Пережидая непогоду и блуждая от нечего делать рассеянным взглядом по полкам, мой друг узрел старинную книгу, лежавшую под увесистой кипой таких же источенных молью и временем изданий. Не знаю, чем она ему приглянулась, но, когда продавщица с недовольной миной вытащила ее на свет божий, Сурен, сдунув пыль с обложки, растерянно взглянул на меня. То было прижизненное издание книги Павла Щеголева «Дуэль и смерть Пушкина»…
Узрев знак свыше, мой друг купил этот экземпляр и подарил мне с напутствием – написать задуманный мною роман. Совпадение и в самом деле было столь удивительным, что я, как говорится, без промедления «схватился за перо». А вот что из-под него вышло – судить вам, любезный читатель.
В заключение не могу не выразить свою горячую признательность одному из столпов российского телекома, моему другу Ваагну Мартиросяну, который, будучи «пушкинцем» не на словах, а на деле, засучив рукава, взял и издал этот роман.
Пролог
Земного рая нет <…> зато земного ада – сколько угодно… Речь идет именно и только об этом: о степени удаленности от ада.
29 января 1837 года. Санкт-Петербург
Дом Волконских на Мойке. В гостиной друзья Пушкина. Кто-то из них тихо переговаривается. Кто-то молчаливо ходит из угла в угол. А кто-то задумчиво смотрит в окно. В кабинете, за стенкой, умирает раненый поэт. Приоткрыв дверь в буфетную, оттуда выглядывает Вяземский.
– Морошки, он просит немного морошки, – говорит князь стоящим там людям.
Те оглядываются по сторонам.
– Да где же прислуга? – вопрошает пожилая дама.
– Она, верно, сбилась с ног, – вздохнув, отвечает мужчина в углу.
– Уж проще самому сходить, – восклицает в сердцах Вяземский и, набросив шубу, спешит на улицу.
– Скорее отвесьте мне немножко морошки! – войдя в ближайшую лавку, кричит он с порога. Продавец в пятнистой рубахе бросается исполнить приказ.
– Ну же, ну же! – постукивая тростью по прилавку, погоняет его Петр Андреевич.
Получив морошку, он торопится на улицу, но не успевает сделать и пары шагов, как его окликают из вставшей вдруг рядом кареты:
– Петр Андреевич!
Из нее, кряхтя, вылезает дородный мужчина и бросается к князю с поспешностью, которая никак не вяжется с его размерами.
– Как там Пушкин-то? – спрашивает он. – Все только об этом и говорят!
– Плохо, граф, плохо, – горестно вздохнув, отвечает Вяземский, – боюсь, что мы его теряем.
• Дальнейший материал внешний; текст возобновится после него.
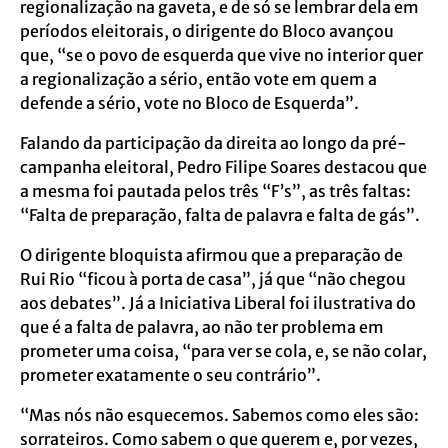
regionalização na gaveta, e de só se lembrar dela em
períodos eleitorais, o dirigente do Bloco avançou
que, “se o povo de esquerda que vive no interior quer
a regionalização a sério, então vote em quem a
defende a sério, vote no Bloco de Esquerda”.
Falando da participação da direita ao longo da pré-
campanha eleitoral, Pedro Filipe Soares destacou que
a mesma foi pautada pelos três “F’s”, as três faltas:
“Falta de preparação, falta de palavra e falta de gás”.
O dirigente bloquista afirmou que a preparação de
Rui Rio “ficou à porta de casa”, já que “não chegou
aos debates”. Já a Iniciativa Liberal foi ilustrativa do
que é a falta de palavra, ao não ter problema em
prometer uma coisa, “para ver se cola, e, se não colar,
prometer exatamente o seu contrário”.
“Mas nós não esquecemos. Sabemos como eles são:
sorrateiros. Como sabem o que querem e, por vezes,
Бредит… Давеча сказал Далю, что будто лазят они вдвоем по книгам и полкам. Каково? А мне нарассказал такого, что кому повтори – никто не поверит! А еще… – Князь оглядывается и переходит на доверительный шепот. – А еще сердоликовый перстень Воронцовой, с которым он не расставался, исчез! Хотя Данзас утверждает, что, когда Пушкин принимал пистолет, он был! А когда Пушкин упал, тот словно испарился!
– Поди закатился куда при падении… в снег…
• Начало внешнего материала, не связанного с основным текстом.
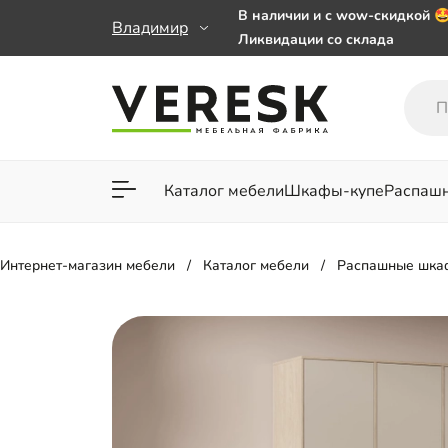
В наличии и с wow-скидкой 
Владимир
Ликвидации со склада
Мебель на заказ. Выбирайте 
заказе от 50 000 ₽
Важно! Наш Whatsapp переех
+79101813475 💌
Каталог мебели
Шкафы-купе
Распаш
Для гостиной
Для спа
Интернет-магазин мебели
Каталог мебели
Распашные шка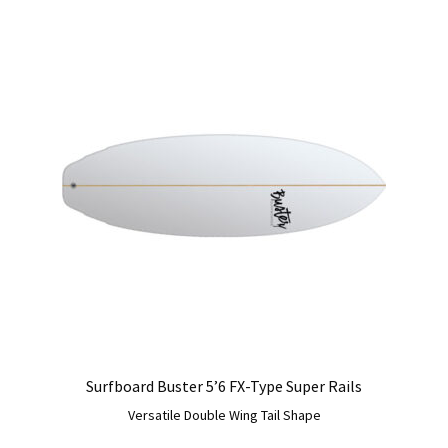
weist
mehrere
Varianten
auf.
Die
Optionen
können
auf
der
Produktseite
gewählt
werden
Surfboard Buster 5’6 FX-Type Super Rails
Versatile Double Wing Tail Shape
– Исключено! Пушкин и сам с трудом снимал его с пальца.
– Дела! – разведя руки, печально вздыхает граф и, качая головою, возвращается к карете, а князь, подкинув на плечах сползшую шубу, продолжает свой путь…
Двумя днями раньше. Санкт-Петербург, Черная речка
Скорей бы уж! Скверно на душе. Скверно и пусто. Такое ощущение, словно нет ее и в помине, этой самой души. Впрочем, а что же тогда обдирает внутри своим шершавым языком стылый январский ветер?
Подошел Данзас и спросил, верно ли выбрано место. Спокойный, только чуть сглатывая слова. И бледный. До синевы.
Он только махнул рукой:
– Ca m`est fort égal, seulement tachez de faire tout cela plus vite. (Мне это решительно все равно, только, пожалуйста, делайте все поскорее.)
Данзас дернул плечом и вместе с виконтом принялся утаптывать снег; в сосняке его намело по колено.
Раньше все было по-другому. Было ощущение жизни, хотя бы и на волоске, на кончике шпаги иль пистолетной «собачки». Оттого оно и было ярким, обжигающе-полным. Его хватало на всю следующую жизнь, до новой стычки, схватки. До новой встречи со смертью. А может, с жизнью? Впрочем, скорее с самим же собой. Когда не остается ничего лишнего. Когда все честно, без недомолвок, приукрас или мучительных недооценок. Когда наступает время без времени.